Whenever you see a new technology one of the key questions you should always ask yourself is “does this technology fix an actual problem?” It’s a good question and one that I must thank a colleague who shared it with me a few years ago. I’ve used it as a good initial test for any new technology since.
As always, Tech Field Day events present a whole range of interesting technologies. Some are evolutions from exiting vendors and some new technologies that raise that very question “do you solve a problem?”
One of the continuing problems that is faced by many enterprises across the globe, almost regardless of size and business sector, is the sharing of data across multiple, geographically separated locations. The problems with moving data around, especially when the files are large, are well known. We know data has “gravity”, we need to deal with issues such as file locks, maintaining an authoritative copy of the data, and of course it is critical that we maintain the security and compliance of any data we move around these multiple locations.
The challenge of moving data around has been an issue for most of us through our IT lives and it is only going to get to be more of a problem as our datasets and reliance on our data continues to grow.

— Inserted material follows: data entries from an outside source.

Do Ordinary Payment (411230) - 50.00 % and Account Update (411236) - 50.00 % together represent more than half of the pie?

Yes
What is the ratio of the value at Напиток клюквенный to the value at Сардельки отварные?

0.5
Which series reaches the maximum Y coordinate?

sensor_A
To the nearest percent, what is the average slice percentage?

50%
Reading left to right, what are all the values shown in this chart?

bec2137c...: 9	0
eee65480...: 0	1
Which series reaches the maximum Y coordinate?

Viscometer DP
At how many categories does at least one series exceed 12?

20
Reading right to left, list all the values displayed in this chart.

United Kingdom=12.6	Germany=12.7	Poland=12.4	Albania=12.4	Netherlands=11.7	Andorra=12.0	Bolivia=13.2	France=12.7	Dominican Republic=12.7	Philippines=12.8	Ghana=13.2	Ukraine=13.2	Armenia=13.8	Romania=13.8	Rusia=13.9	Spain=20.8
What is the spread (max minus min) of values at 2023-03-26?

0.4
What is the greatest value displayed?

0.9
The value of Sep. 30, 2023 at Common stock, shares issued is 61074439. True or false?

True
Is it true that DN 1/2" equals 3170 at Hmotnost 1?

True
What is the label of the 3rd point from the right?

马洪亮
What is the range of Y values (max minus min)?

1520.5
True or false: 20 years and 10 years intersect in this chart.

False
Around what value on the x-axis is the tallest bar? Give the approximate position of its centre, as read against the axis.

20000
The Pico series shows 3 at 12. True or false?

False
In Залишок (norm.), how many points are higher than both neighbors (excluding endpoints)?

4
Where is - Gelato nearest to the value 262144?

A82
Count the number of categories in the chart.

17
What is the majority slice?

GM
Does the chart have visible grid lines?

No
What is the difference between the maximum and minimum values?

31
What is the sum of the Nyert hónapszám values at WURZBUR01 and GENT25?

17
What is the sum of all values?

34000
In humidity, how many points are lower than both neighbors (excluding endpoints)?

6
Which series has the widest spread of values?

There are already numerous approaches to solving this problem: Caching, centralized storage with a “copy” housed on a remote site, native tools like Windows DFS, and of course we could always manually move files around. All are approaches for dealing with this problem, but they all come with challenges. Often issues such as global file locks, inefficiency, or the need to migrate your data to a 3rd party appliance, are all considerations and areas of compromise.
At Tech Field Day 17, another potential solution to this problem was presented with Douglas Fallstrom and David Flynn of Hammerspace, providing an introduction to their approach to this challenge. As we’ve established, they certainly passed the first test, what Hammerspace are looking to solve is an issue. But how does their approach differ from the number of solutions that already exist to this problem?
The crux of the solution is the use of metadata. It is these small fragments of information that contain the building blocks of file data, but by using these small building blocks, Hammerspace is creating and populating their geographically distributed namespace with these small information filled fragments and then using those fragments to recreate an “image” of data in any location. The important part here, is that they are not pulling full files between each “endpoint” in the namespace, just the metadata, the only time a full file is required to be moved or copied to a location is when it is needed.
There is still a level of delay when initially moving that file, but this, in my opinion, is balanced by the efficiency of moving metadata alone. There is also the point that the file data can be pre-populated by allowing Hammerspace to copy data ahead of time based on data policies such as access telemetry.
This metadata approach certainly seems to provide some key benefits:
First, in terms of deployment one of the bug-bears that comes with some solutions to this problem is the need to move your data to a new location. However, the Hammerspace namespace is created without the need to disrupt your current storage platform, with no need to move data to an alternate location or appliance, as the namespace is recreating the file view based on metadata pulled from the source storage location. This is a major plus and removes issues I’ve seen with other approaches where such a move breaks other data management tools, having a severe impact on an organization and forces them to compromise their data management capabilities to successfully share data.
A secondary benefit is the use of metadata allows the namespace to be hugely flexible and, although not unique, the ability for Hammerspace to take data originally presented in one format and re-present it in another dependent on the endpoint protocol demands. Imagine data originally presented via SMB, to be presented to a Linux machine in a remote location via NFS, without any need for transformation, a very powerful feature.
Of course as with any kind of solution there are always shortcomings and compromises to be made. Currently there are some minor areas of complexity ,dependent on how you want to deploy and use Hammerspace. These include issues around geo-concurrent bi-directional writes of data to original locations (last writer wins), as well as some potential challenges around handling file locking (conflict resolution with file versioning approach vs. file locking). But it seems these can be overcome by ensuring you understand the complexities of the solution and build the handling of such issues into your design choice.
There is also the real-world implementation. I’d like to see how the solution in reality handles the performance of moving large files. Replicating metadata is one thing, however the real file needs to appear in a location eventually.
That said, Hammerspace are certainly looking to address a real IT problem and one that is not going away any time soon. Are they the answer to all sharing files over distance? Not for everyone. There are already a selection of solutions dealing with this problem. However they do have an interesting approach to the problem and certainly worthy of further investigation.